J. F., Inca
Mañana es el día D para el caso Caballistas. A partir de las 9.30 horas y durante toda la jornada, cuatro alcaldes, cinco ex alcaldes, una ex alcaldesa y actual diputada autonómica y dos regidores (uno de ellos en activo), todos del PP, además de dos funcionarios, se sentarán en el banquillo de los acusados en la sala de lo civil y lo penal del Tribunal Superior de Justicia de les Illes Balears (TSJB) para declarar en un macrojuicio inédito hasta la fecha en Mallorca por la cantidad de altos cargos municipales de un mismo partido imputados en la causa judicial por un presunto delito de falsedad documental.
La vista oral tratará de esclarecer un presunto entramado de corrupción para legalizar como sede social de una agrupación hípica una casa en suelo rústico, propiedad del ex alcalde de ses Salines, Sebastià Vidal. Éste consiguió en 2004 que una decena de homólogos y regidores de su mismo partido firmasen certificados que intentaban demostrar que la agrupación caballista de ses Salines había actuado en sus respectivos municipios, antes incluso de su creación formal.
El objetivo era convencer al Consell de Mallorca de que las construcciones ilegales de Vidal iban a ser destinadas como sede del club hípico y lograr así el interés general que legalizase lo que en realidad era una vivienda del alcalde saliner, tal y como constató la institución insular a mediados de 2006, cuando el caso ya había adquirido la condición de escándalo.
El macrojuicio que se inicia mañana y se prolongará, como máximo, hasta el jueves, ha levantado una expectación mediática muy importante, comparable a otros juicios históricos en la comunidad, como los casos Túnel de Sóller o el más reciente caso Voramar.
Once ayuntamientos
El caso Caballistas se diferencia del resto de procedimientos judiciales con protagonistas políticos por el número de ayuntamientos implicados, un total de once. Una quinta parte de los municipios de Mallorca verá durante esta semana cómo las personas que han sido (y todavía son, en algunos casos) sus máximos representantes municipales responden ante la Justicia por las presuntas irregularidades cometidas.

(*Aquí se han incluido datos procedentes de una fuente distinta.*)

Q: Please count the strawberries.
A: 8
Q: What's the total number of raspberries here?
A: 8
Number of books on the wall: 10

Lo que en un principio parecía un problema urbanístico exclusivo del ex alcalde saliner acabó salpicando a otros diez ayuntamientos mallorquines en un escándalo sin precedentes. Según consta en el escrito de acusación del fiscal Anticorrupción Juan Carrau, Sebastià Vidal "convenció a otros diez alcaldes" para que realizaran documentos, que posteriormente añadiría al expediente de legalización de su vivienda, en los que se daba fe de que la agrupación de caballistas de ses Salines había actuado en sus pueblos desde 1995, cuando se constituyó legalmente en 2001.
Dos de ellos siguen en sus cargos
La mayoría de políticos que accedieron a firmar el documento eran alcaldes entonces, y todos han sido acusados: Andreu Prohens (Campos), Antoni del Olmo (Santa Margalida), Catalina Soler (Felanitx), Miquel Vidal (Santanyí), Joan Jaume (Lloret), Biel Matas (Montuïri), Joan Rotger (Selva) y Antoni Serra (sa Pobla). La ex alcaldesa de Felanitx es actualmente diputada autonómica.

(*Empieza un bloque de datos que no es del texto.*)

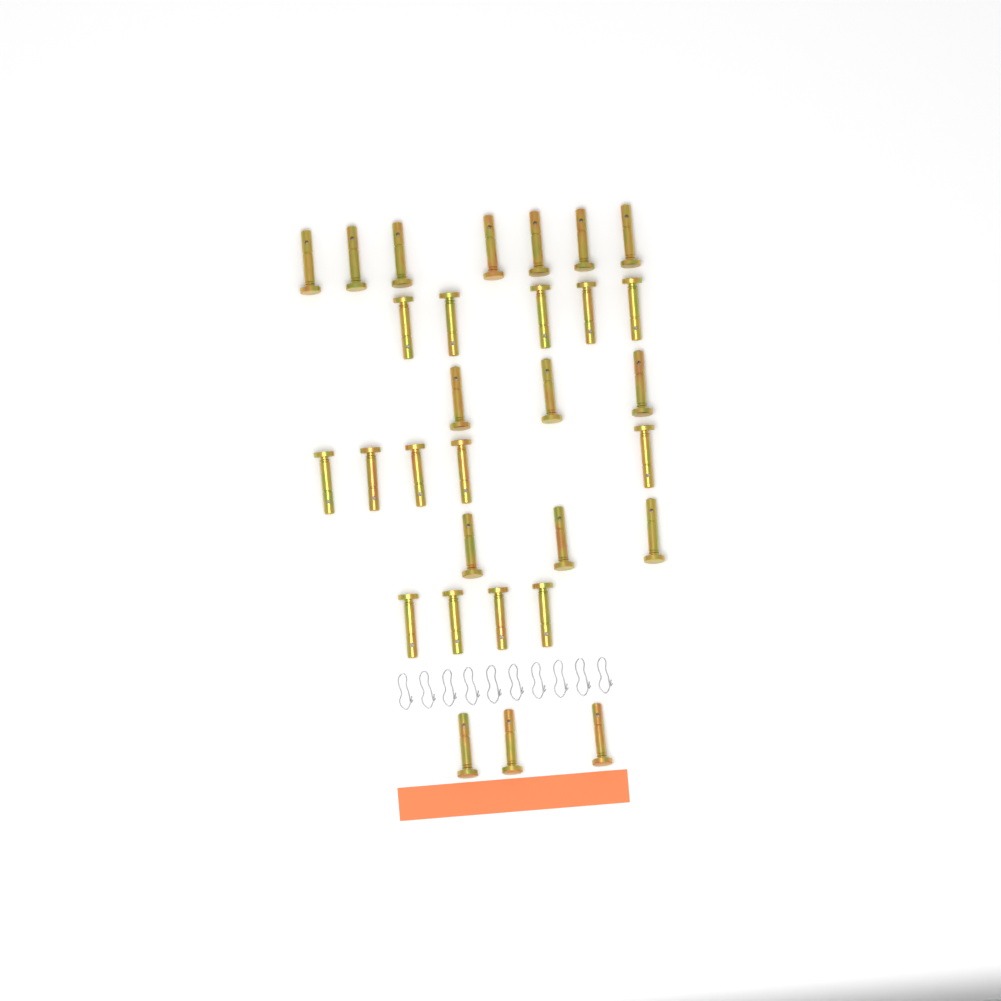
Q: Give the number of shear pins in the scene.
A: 30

Sólo los alcaldes de Santanyí, Selva y Montuïri siguen en sus cargos, aunque otro de los acusados, Joan Jaume, que era teniente de alcalde de Llucmajor cuando firmó el certificado en 2005, es desde el jueves pasado el futuro alcalde del municipio tras la dimisión de Lluc Tomàs después de su condena judicial. También se sentarán en el banquillo de los acusados los regidores Joan Rubert (Inca) y Joan Llabrés (sa Pobla). El celador de obras de ses Salines, Sebastián Escalas, y el secretario del ayuntamiento de Campos, Sebastià Portell, son los dos acusados restantes.
Sebastià Vidal es el ex alcalde que se enfrenta, según la petición del fiscal, a una condena mayor: seis años de cárcel por once presuntos delitos de falsedad documental y seis años de inhabilitación especial para cargo o función pública. El fiscal pide para el ex alcalde Andreu Prohens tres años de prisión, 20 meses de multa y cinco años de inhabilitación, mientras que los funcionarios Escalas y Portell se enfrentan a cuatro años de prisión.
Al resto de acusados el fiscal les imputa un presunto delito imprudente de falsedad en documento oficial, por lo que pide diez meses de multa de 20 euros diarios y nueve meses de suspensión para cargo público. Las acusaciones particulares por parte del PSOE y de un vecino de Manacor piden prisión para todos los acusados.